§ **DATASET EXCERPTS**
= = = = =

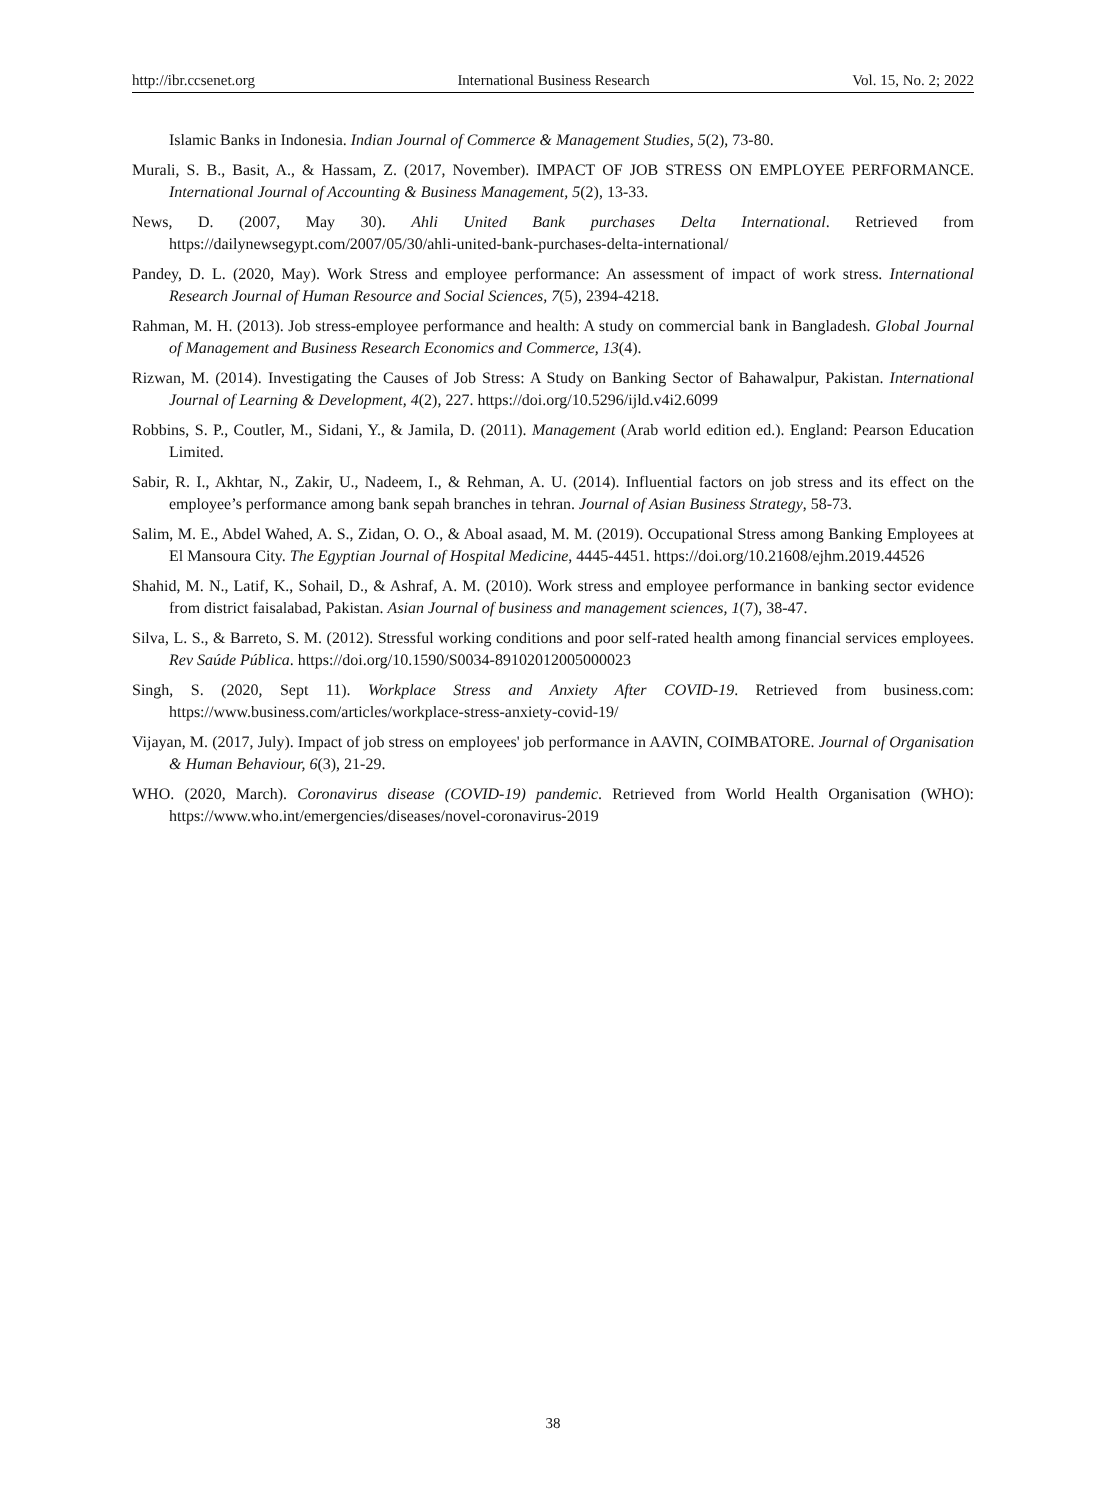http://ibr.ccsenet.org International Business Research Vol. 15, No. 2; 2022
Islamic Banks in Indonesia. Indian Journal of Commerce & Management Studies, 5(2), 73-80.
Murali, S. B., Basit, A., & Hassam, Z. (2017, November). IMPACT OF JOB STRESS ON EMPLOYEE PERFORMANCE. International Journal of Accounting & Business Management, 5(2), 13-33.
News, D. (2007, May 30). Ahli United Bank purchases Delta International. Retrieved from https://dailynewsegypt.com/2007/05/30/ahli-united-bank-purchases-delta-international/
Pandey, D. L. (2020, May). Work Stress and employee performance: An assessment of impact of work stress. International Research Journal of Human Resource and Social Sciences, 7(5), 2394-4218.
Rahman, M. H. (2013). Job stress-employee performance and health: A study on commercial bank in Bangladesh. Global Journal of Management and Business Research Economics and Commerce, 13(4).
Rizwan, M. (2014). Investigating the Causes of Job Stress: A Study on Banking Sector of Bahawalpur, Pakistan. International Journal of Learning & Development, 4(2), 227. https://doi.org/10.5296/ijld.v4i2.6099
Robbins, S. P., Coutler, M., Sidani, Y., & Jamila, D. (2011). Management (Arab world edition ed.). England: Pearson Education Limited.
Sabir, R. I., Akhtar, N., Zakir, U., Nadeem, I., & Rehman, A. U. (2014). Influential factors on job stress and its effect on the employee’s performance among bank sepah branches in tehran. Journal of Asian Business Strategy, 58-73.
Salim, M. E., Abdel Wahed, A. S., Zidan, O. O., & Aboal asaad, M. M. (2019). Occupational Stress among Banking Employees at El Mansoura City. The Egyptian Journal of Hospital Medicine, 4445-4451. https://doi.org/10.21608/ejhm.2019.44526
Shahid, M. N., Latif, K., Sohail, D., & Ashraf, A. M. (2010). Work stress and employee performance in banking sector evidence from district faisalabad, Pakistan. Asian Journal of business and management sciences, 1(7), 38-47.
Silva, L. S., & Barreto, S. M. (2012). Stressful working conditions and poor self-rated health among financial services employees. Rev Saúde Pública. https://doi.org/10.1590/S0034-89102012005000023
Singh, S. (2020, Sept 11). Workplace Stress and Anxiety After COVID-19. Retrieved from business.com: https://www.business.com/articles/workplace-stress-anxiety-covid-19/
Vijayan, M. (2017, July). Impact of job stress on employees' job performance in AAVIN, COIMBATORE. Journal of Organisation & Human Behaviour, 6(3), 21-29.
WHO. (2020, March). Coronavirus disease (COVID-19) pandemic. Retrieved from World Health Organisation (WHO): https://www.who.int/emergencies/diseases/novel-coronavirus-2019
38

= = = = =

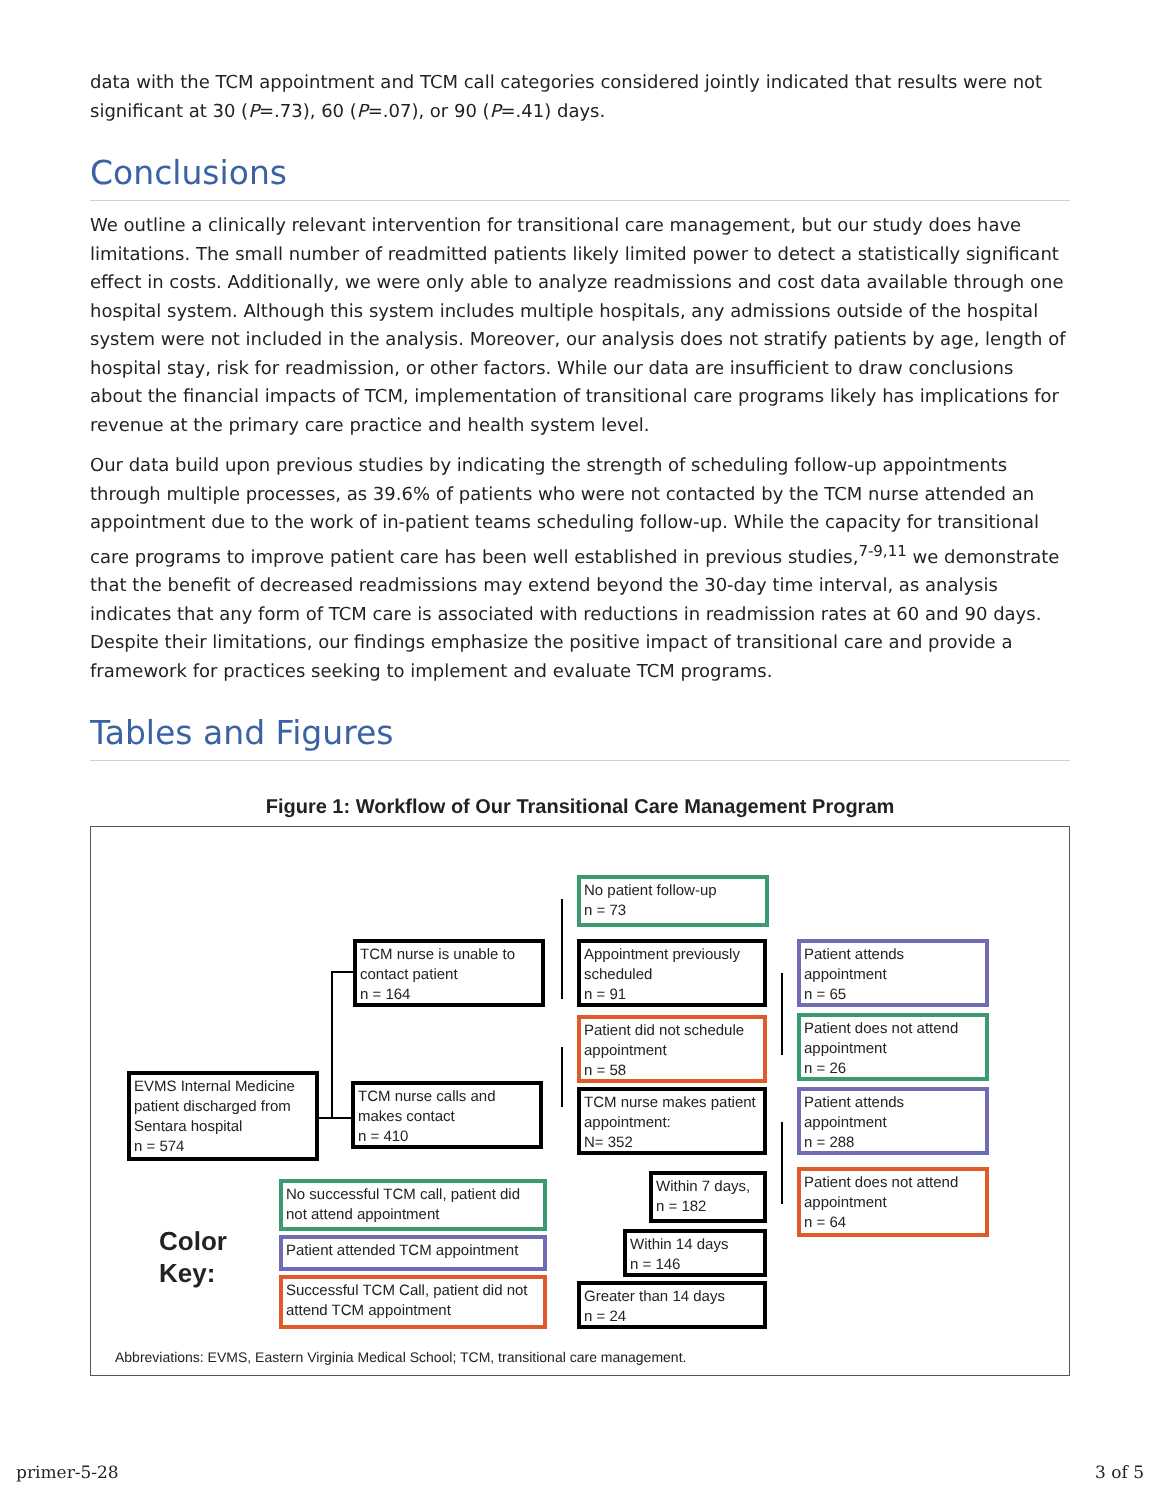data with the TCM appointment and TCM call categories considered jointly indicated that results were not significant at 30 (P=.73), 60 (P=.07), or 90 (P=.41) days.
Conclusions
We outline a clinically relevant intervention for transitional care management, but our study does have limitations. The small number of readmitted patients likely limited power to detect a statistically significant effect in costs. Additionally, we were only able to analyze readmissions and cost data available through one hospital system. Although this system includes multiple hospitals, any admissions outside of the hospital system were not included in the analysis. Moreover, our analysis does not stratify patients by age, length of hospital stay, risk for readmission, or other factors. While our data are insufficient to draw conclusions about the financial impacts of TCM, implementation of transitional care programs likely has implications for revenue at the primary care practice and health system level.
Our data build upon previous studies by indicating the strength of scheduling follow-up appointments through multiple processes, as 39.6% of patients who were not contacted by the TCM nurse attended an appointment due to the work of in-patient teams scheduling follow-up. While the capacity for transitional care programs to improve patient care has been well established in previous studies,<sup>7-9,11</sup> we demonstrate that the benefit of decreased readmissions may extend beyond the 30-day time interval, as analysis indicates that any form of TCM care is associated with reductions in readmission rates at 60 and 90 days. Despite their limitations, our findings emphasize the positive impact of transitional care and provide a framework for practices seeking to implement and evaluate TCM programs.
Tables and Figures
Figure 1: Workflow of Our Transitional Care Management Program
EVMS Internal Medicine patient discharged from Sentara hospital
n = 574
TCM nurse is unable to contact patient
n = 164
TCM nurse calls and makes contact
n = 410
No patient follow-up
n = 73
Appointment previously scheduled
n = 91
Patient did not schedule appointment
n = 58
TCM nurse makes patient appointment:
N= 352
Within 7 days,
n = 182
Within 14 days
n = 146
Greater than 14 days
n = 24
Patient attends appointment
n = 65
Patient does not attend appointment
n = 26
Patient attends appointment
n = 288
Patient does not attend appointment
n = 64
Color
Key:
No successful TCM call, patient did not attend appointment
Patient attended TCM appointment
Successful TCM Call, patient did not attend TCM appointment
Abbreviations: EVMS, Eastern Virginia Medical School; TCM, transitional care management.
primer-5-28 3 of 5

= = = = =

§ **EXERCISE**
Leave the pictures out, and transcribe exactly the lines above starting at the one that contains "http://ibr.ccsenet.org International Business" and ending at the one that contains "Rahman, M. H.".

§ **PROBLEM SOLUTION**
http://ibr.ccsenet.org International Business Research Vol. 15, No. 2; 2022
Islamic Banks in Indonesia. Indian Journal of Commerce & Management Studies, 5(2), 73-80.
Murali, S. B., Basit, A., & Hassam, Z. (2017, November). IMPACT OF JOB STRESS ON EMPLOYEE PERFORMANCE. International Journal of Accounting & Business Management, 5(2), 13-33.
News, D. (2007, May 30). Ahli United Bank purchases Delta International. Retrieved from https://dailynewsegypt.com/2007/05/30/ahli-united-bank-purchases-delta-international/
Pandey, D. L. (2020, May). Work Stress and employee performance: An assessment of impact of work stress. International Research Journal of Human Resource and Social Sciences, 7(5), 2394-4218.
Rahman, M. H. (2013). Job stress-employee performance and health: A study on commercial bank in Bangladesh. Global Journal of Management and Business Research Economics and Commerce, 13(4).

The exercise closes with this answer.